Failed to cook cream of broccoli soup.

Sent an email to a friend stating my interest in the possibility that reading might have a magical — maybe even alchemical — effect on the reader’s life, and that I hoped to think more about the extent to which a book’s subtle, transformative energy might be something that could be captured and communicated, even if unintentionally, by a reader’s report of her associative experiences while reading. My friend wrote back, “I didn’t know you were allowed to talk about that!”

Remembered that I had once recommended Harrison’s book Warlock to a friend and that, despite my praise upon delivering it — something along the lines of “the most romantic book I’ve ever read” — the friend had soon returned it half-read and said it was smut.

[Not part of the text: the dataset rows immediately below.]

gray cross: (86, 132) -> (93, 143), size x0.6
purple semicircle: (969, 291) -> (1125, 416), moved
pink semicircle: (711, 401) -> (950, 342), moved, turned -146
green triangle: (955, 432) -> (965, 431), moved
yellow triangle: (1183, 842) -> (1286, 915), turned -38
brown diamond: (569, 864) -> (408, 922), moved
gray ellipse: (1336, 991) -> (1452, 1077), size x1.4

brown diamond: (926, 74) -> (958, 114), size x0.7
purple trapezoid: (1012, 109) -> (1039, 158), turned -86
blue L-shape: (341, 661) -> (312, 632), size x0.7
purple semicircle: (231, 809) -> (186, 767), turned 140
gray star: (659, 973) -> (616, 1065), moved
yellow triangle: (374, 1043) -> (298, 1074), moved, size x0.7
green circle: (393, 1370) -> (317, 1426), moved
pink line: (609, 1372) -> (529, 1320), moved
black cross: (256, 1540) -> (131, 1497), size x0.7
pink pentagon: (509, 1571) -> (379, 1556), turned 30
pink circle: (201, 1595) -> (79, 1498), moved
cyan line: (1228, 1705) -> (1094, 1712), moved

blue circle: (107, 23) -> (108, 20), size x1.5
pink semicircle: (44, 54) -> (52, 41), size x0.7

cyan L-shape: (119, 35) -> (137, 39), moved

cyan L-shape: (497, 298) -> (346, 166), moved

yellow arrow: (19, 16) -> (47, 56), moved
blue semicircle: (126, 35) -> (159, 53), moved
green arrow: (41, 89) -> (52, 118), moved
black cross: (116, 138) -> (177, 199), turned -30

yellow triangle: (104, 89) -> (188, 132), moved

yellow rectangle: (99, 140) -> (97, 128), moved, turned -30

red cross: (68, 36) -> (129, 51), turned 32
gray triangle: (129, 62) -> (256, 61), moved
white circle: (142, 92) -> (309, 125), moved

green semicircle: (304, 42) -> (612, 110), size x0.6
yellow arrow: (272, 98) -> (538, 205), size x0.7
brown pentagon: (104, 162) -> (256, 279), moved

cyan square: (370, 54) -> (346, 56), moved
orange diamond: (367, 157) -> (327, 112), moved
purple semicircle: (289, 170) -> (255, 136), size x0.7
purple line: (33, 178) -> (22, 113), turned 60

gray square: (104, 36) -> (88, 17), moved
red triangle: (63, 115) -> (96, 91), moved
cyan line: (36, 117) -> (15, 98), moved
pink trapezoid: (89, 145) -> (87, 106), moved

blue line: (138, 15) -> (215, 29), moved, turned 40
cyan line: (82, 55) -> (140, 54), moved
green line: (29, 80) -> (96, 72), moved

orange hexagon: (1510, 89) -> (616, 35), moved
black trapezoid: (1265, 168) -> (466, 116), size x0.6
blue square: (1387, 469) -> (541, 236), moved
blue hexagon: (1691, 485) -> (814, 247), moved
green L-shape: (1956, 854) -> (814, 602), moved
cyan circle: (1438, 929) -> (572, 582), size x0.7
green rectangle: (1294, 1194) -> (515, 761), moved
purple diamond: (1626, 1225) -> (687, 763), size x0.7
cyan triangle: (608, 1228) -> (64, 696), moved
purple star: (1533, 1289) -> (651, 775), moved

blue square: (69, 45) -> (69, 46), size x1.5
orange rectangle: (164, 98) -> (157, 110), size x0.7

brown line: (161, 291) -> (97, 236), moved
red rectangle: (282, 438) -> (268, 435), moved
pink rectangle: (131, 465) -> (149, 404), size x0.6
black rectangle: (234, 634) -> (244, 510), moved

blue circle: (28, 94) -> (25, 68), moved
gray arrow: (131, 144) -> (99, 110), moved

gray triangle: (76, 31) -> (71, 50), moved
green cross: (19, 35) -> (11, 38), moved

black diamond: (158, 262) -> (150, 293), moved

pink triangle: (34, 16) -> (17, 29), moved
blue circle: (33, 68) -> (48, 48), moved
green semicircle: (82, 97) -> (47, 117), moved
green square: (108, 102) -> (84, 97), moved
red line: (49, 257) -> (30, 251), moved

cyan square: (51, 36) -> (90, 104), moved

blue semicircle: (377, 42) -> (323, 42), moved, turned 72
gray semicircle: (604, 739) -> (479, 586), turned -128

Considered a response to this friend: another gift, this time The River Swimmer, which consists of two novellas. In the first, “The Land of Unlikeness,” Clive is an out-of-work art professor who observes the “flex of a fanny” and wonders to himself “should he be beyond such voyeurism?” Hadn’t my friend wondered this, too?

Found out from the girl I tried to date that I had failed with the broccoli soup because I had not strained the brassica florets out of the base with a cheese cloth before puréeing the broth.

Googled the word strain, which can mean to draw tight (as in a fanny) but can also mean an injury, as in an over-flexed, taught muscle, like a strained heart. I ate the soup while reading Harrison’s second novella, chronicling the youthful loves of a young man named Thad, who, among other adventures, swims Lake Michigan from Muskegon to Chicago. This story, like its protagonist, is bizarre and kind of floats along, held together loosely as though in liquid suspension.

It’s easily possible that the story of the eponymous river swimmer is just a good story, meant to be read and not read into.

Heard from the postman that his father-in-law had been a famous duck decoy carver named Hans Bolte, who had given him a bufflehead decoy, once used for hunting buffleheads and now on display in the postman’s basement, where it’s likely that no one will ever spot it as a fake duck.

Spoke with a psychoanalyst who dropped by the bookstore where I work. He told me, among other tidbits, that “grief comes in waves.”

Finished The River Swimmer and fell asleep at ten o’clock beside my dog Simon.

Dreamed what can only be summarized in Harrison’s words: “How wonderful it is to love something without the compromise of language.”

Picked up Roland Barthes’s The Pleasure of the Text , which begins:

The pleasure of the text: like Bacon’s simulator, it can say: never apologize, never explain. It never denies anything: “I shall not look away, that will henceforth be my sole negation.”